Start of Recorded information

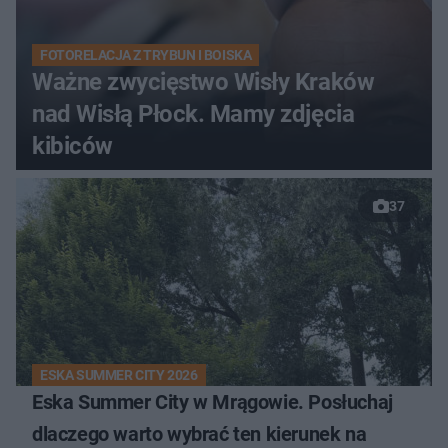
FOTORELACJA Z TRYBUN I BOISKA
Ważne zwycięstwo Wisły Kraków
nad Wisłą Płock. Mamy zdjęcia
kibiców
37
ESKA SUMMER CITY 2026
Eska Summer City w Mrągowie. Posłuchaj
dlaczego warto wybrać ten kierunek na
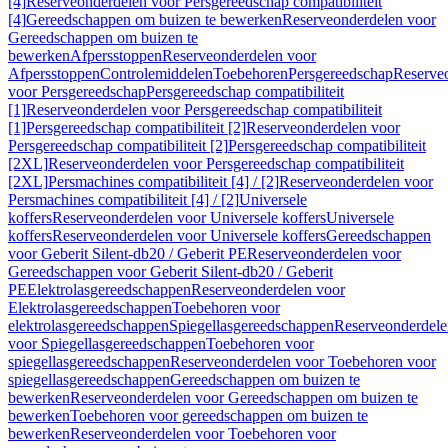
[4]
Reserveonderdelen voor Persgereedschap compatibiliteit
[4]
Gereedschappen om buizen te bewerken
Reserveonderdelen voor
Gereedschappen om buizen te
bewerken
Afpersstoppen
Reserveonderdelen voor
Afpersstoppen
Controlemiddelen
Toebehoren
Persgereedschap
Reserve
voor Persgereedschap
Persgereedschap compatibiliteit
[1]
Reserveonderdelen voor Persgereedschap compatibiliteit
[1]
Persgereedschap compatibiliteit [2]
Reserveonderdelen voor
Persgereedschap compatibiliteit [2]
Persgereedschap compatibiliteit
[2XL]
Reserveonderdelen voor Persgereedschap compatibiliteit
[2XL]
Persmachines compatibiliteit [4] / [2]
Reserveonderdelen voor
Persmachines compatibiliteit [4] / [2]
Universele
koffers
Reserveonderdelen voor Universele koffers
Universele
koffers
Reserveonderdelen voor Universele koffers
Gereedschappen
voor Geberit Silent-db20 / Geberit PE
Reserveonderdelen voor
Gereedschappen voor Geberit Silent-db20 / Geberit
PE
Elektrolasgereedschappen
Reserveonderdelen voor
Elektrolasgereedschappen
Toebehoren voor
elektrolasgereedschappen
Spiegellasgereedschappen
Reserveonderdele
voor Spiegellasgereedschappen
Toebehoren voor
spiegellasgereedschappen
Reserveonderdelen voor Toebehoren voor
spiegellasgereedschappen
Gereedschappen om buizen te
bewerken
Reserveonderdelen voor Gereedschappen om buizen te
bewerken
Toebehoren voor gereedschappen om buizen te
bewerken
Reserveonderdelen voor Toebehoren voor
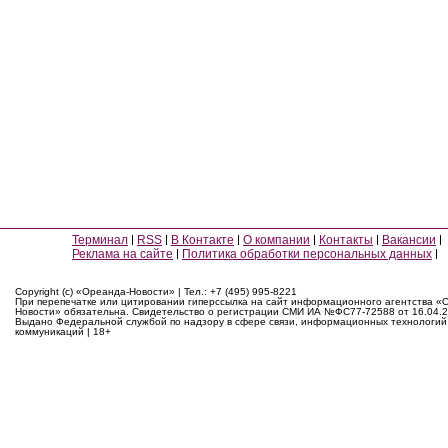
Терминал
RSS
В Контакте
О компании
Контакты
Вакансии
Реклама на сайте
Политика обработки персональных данных
Copyright (c) «Ореанда-Новости» | Тел.: +7 (495) 995-8221
При перепечатке или цитировании гиперссылка на сайт информационного агентства «
Новости» обязательна. Свидетельство о регистрации СМИ ИА №ФС77-72588 от 16.04.2
Выдано Федеральной службой по надзору в сфере связи, информационных технологий
коммуникаций | 18+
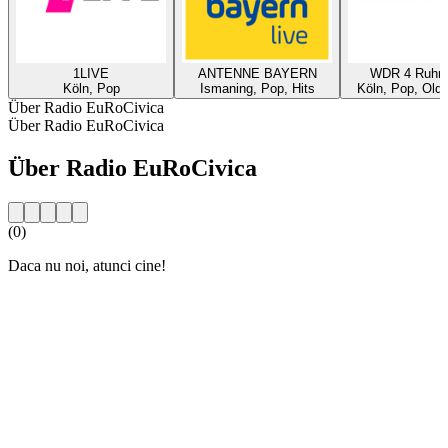
1LIVE
ANTENNE BAYERN
WDR 4 Ruhrg
Köln, Pop
Ismaning, Pop, Hits
Köln, Pop, Oldi
Über Radio EuRoCivica
Über Radio EuRoCivica
Über Radio EuRoCivica
(0)
Daca nu noi, atunci cine!
Sender-Website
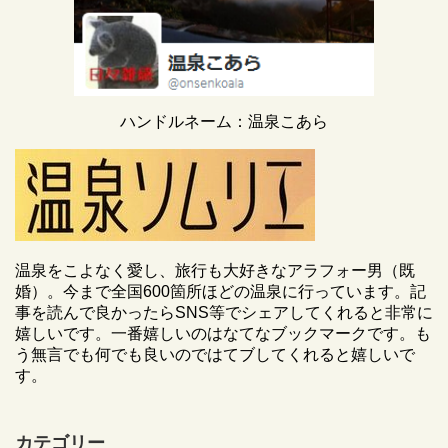
ハンドルネーム：温泉こあら
温泉をこよなく愛し、旅行も大好きなアラフォー男（既
婚）。今まで全国600箇所ほどの温泉に行っています。記
事を読んで良かったらSNS等でシェアしてくれると非常に
嬉しいです。一番嬉しいのはなてなブックマークです。も
う無言でも何でも良いのではてブしてくれると嬉しいで
す。
カテゴリー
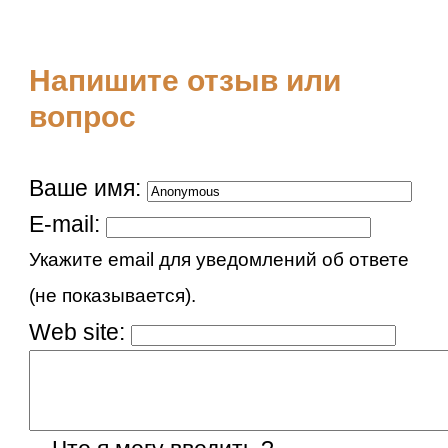
Напишите отзыв или
вопрос
Ваше имя:
E-mail:
Укажите email для уведомлений об ответе
(не показывается).
Web site:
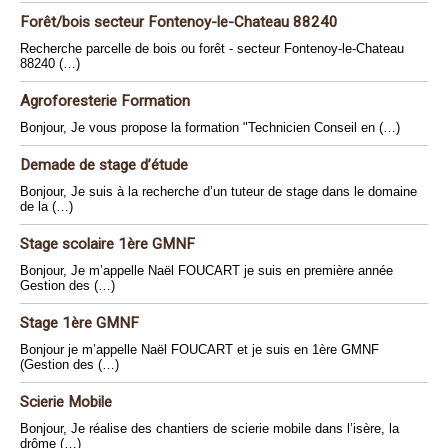
Forêt/bois secteur Fontenoy-le-Chateau 88240
Recherche parcelle de bois ou forêt - secteur Fontenoy-le-Chateau
88240 (…)
Agroforesterie Formation
Bonjour, Je vous propose la formation "Technicien Conseil en (…)
Demade de stage d’étude
Bonjour, Je suis à la recherche d’un tuteur de stage dans le domaine
de la (…)
Stage scolaire 1ère GMNF
Bonjour, Je m’appelle Naël FOUCART je suis en première année
Gestion des (…)
Stage 1ère GMNF
Bonjour je m’appelle Naël FOUCART et je suis en 1ère GMNF
(Gestion des (…)
Scierie Mobile
Bonjour, Je réalise des chantiers de scierie mobile dans l’isère, la
drôme (…)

End of Recorded information

## What to work on
Find each line in the entries that contains the string "appelle" and copy those lines. Case counts.

## Reply to the exercise
Bonjour, Je m’appelle Naël FOUCART je suis en première année
Bonjour je m’appelle Naël FOUCART et je suis en 1ère GMNF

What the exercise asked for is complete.